Bloomberg Technoz, Jakarta - Otoritas Jasa Keuangan (OJK) memberi update terbaru soal kasus yang menimpa Akulaku. Kepala Eksekutif Pengawas Lembaga Pembiayaan, Perusahaan Modal Ventura, Lembaga Keuangan Mikro, dan Lembaga Jasa Keuangan Lainnya OJK Agusman mengatakan perusahaan tengah menyelesaikan komitmen rencana aksi koreksi (corrective action plan).
“Sampai dengan akhir Desember 2023, Akulaku telah menyelesaikan corrective action sekitar 95,13% dari seluruh target dalam action plan,” terang Agusman dalam rilisnya, dikutip Jumat (12/1/2023).
Pada 5 Oktober 2023 dikabarkan layanan pay later atau buy now pay later (BNPL) dari Akulaku Finance Indonesia, grup Akulaku, dicabut usai keputusan Dewan Komisioner regulator industri keuangan tersebut tertanggal 5 Oktober 2023.
Agusman menambahkan OJK masih memberi waktu perbaikan kepada perusahaan penyelenggara bisnis paylater yang didukung oleh Ant Grup—bagian dari Alibaba asal China— sampai dengan akhir paruh pertama tahun 2024.
Waktu tambahan, lanjut Agusman, “untuk menyelesaikan beberapa poin yang sedang on progress untuk diselesaikan.”
Sebelumnya Agusman menegaskan OJK meminta Akulaku Finance memenuhi seluruh rekomendasi pemeriksaan sesuai dengan jangka waktu yang ditetapkan.
Keputusan OJK melarang penyedia pinjaman online Akulaku Finance Indonesia melanjutkan layanan paylater, mencerminkan masih kuatnya sinyal ketegangan antara animo masyarakat yang makin tinggi pada pinjol berhadapan dengan pengaturan industri pinjol oleh otoritas yang menyisakan banyak celah.
Dalam lima tahun terakhir, nilai pinjaman online yang tersalur sudah naik lebih dari 300%. Sampai Agustus lalu, nilai outstanding pinjaman online, termasuk yang disalurkan lewat fasilitas paylater, mencapai Rp53,11 triliun.
Artinya terjadi kenaikan 354% dalam lima tahun yaitu dibanding Agustus 2018 yang sebesar Rp11,68 triliun.

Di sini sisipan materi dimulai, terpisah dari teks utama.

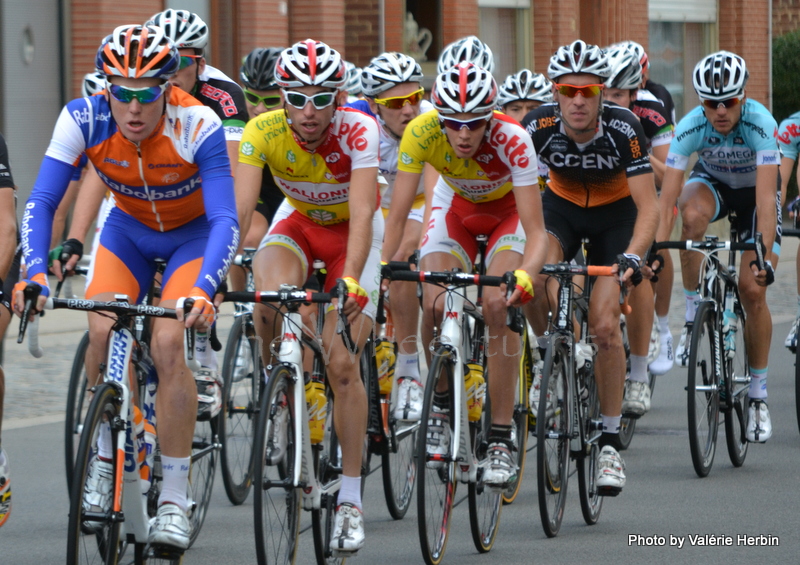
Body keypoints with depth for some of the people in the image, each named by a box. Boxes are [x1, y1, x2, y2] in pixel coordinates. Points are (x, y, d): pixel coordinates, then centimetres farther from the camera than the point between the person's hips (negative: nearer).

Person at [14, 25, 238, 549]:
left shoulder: (198, 126, -33)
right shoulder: (83, 120, -26)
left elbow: (225, 221, -37)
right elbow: (41, 204, -25)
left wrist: (202, 292, -52)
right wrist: (34, 273, -41)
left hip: (194, 234, -3)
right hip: (129, 230, 3)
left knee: (168, 342, -23)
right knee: (101, 331, -22)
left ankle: (174, 501, -14)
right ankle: (104, 456, 2)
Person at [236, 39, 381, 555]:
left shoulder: (358, 130, -32)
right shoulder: (264, 132, -26)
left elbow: (362, 216, -40)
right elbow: (239, 207, -33)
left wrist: (350, 281, -54)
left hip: (354, 232, -2)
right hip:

Dari angka puluhan triliun rupiah itu, Rp5,57 triliun. berstatus kredit macet.
Dari nilai pinjaman bermasalah sekitar Rp5 triliun, sekitar 88,5% disumpang oleh peminjam (borrower) perseorangan dengan total mencapai Rp4,93 triliun. Tumpukan pinjol bermasalah itu tak ayal memicu bermunculan kasus penagihan pinjaman nir-etika yang bahkan mengorbankan nyawa.
OJK mencatat, selama semester 1-2023, aduan masyarakat terkait layanan fintech mencapai 2.913 aduan, ditambah aduan terkait pinjol ilegal yang mencapai lebih dari 3.000 aduan.